-- Available data follows --

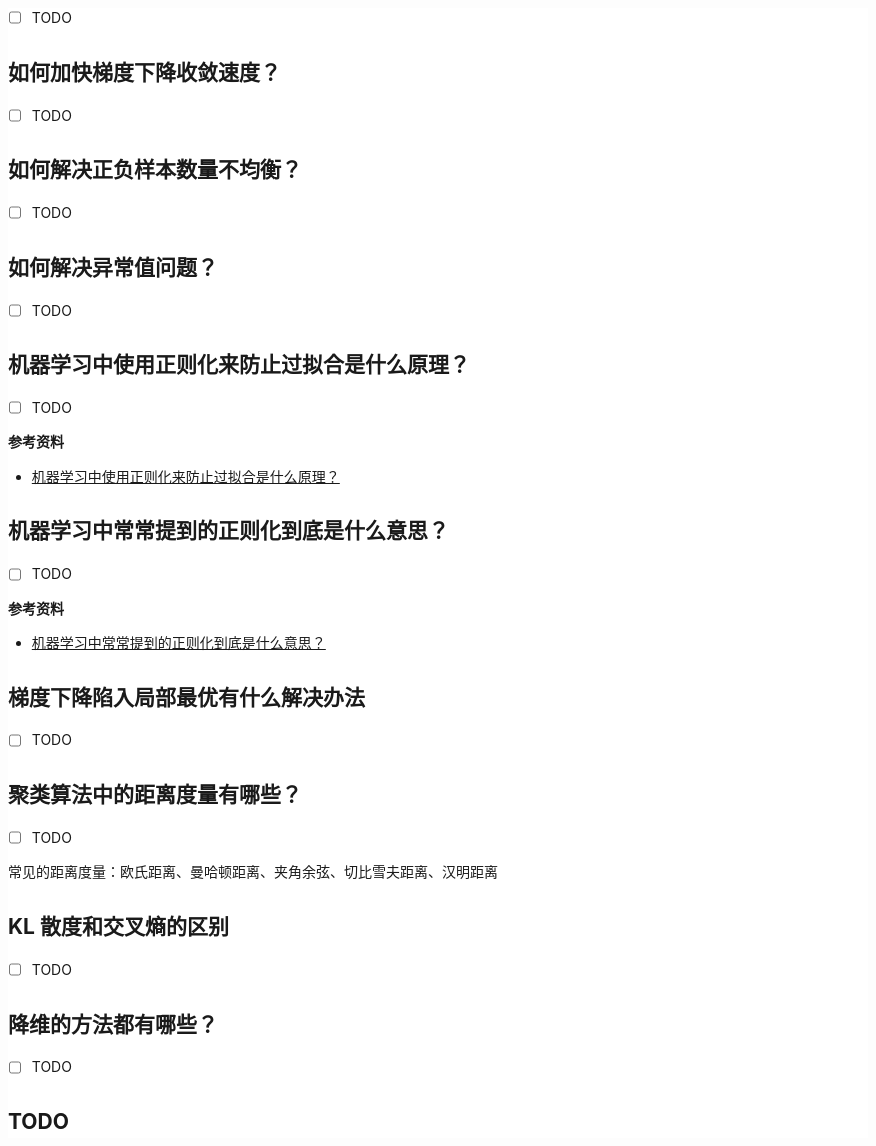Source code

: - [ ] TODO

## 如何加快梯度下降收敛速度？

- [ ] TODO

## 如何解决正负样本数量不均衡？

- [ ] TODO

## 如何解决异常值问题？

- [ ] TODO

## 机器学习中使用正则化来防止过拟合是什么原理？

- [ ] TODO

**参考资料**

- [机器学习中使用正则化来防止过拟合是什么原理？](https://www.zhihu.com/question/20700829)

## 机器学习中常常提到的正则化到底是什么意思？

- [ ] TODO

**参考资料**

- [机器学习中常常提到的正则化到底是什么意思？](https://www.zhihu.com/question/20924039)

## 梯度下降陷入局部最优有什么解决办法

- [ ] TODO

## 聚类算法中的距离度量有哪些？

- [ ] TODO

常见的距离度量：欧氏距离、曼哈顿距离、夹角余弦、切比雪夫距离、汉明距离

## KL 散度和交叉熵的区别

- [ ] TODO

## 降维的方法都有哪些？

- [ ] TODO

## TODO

-- Available data concluded --

Exercise: Print the source text from all of the material above verbatim, leaving out the pictures.

Final answer:
Source code

: - [ ] TODO

## 如何加快梯度下降收敛速度？

- [ ] TODO

## 如何解决正负样本数量不均衡？

- [ ] TODO

## 如何解决异常值问题？

- [ ] TODO

## 机器学习中使用正则化来防止过拟合是什么原理？

- [ ] TODO

**参考资料**

- [机器学习中使用正则化来防止过拟合是什么原理？](https://www.zhihu.com/question/20700829)

## 机器学习中常常提到的正则化到底是什么意思？

- [ ] TODO

**参考资料**

- [机器学习中常常提到的正则化到底是什么意思？](https://www.zhihu.com/question/20924039)

## 梯度下降陷入局部最优有什么解决办法

- [ ] TODO

## 聚类算法中的距离度量有哪些？

- [ ] TODO

常见的距离度量：欧氏距离、曼哈顿距离、夹角余弦、切比雪夫距离、汉明距离

## KL 散度和交叉熵的区别

- [ ] TODO

## 降维的方法都有哪些？

- [ ] TODO

## TODO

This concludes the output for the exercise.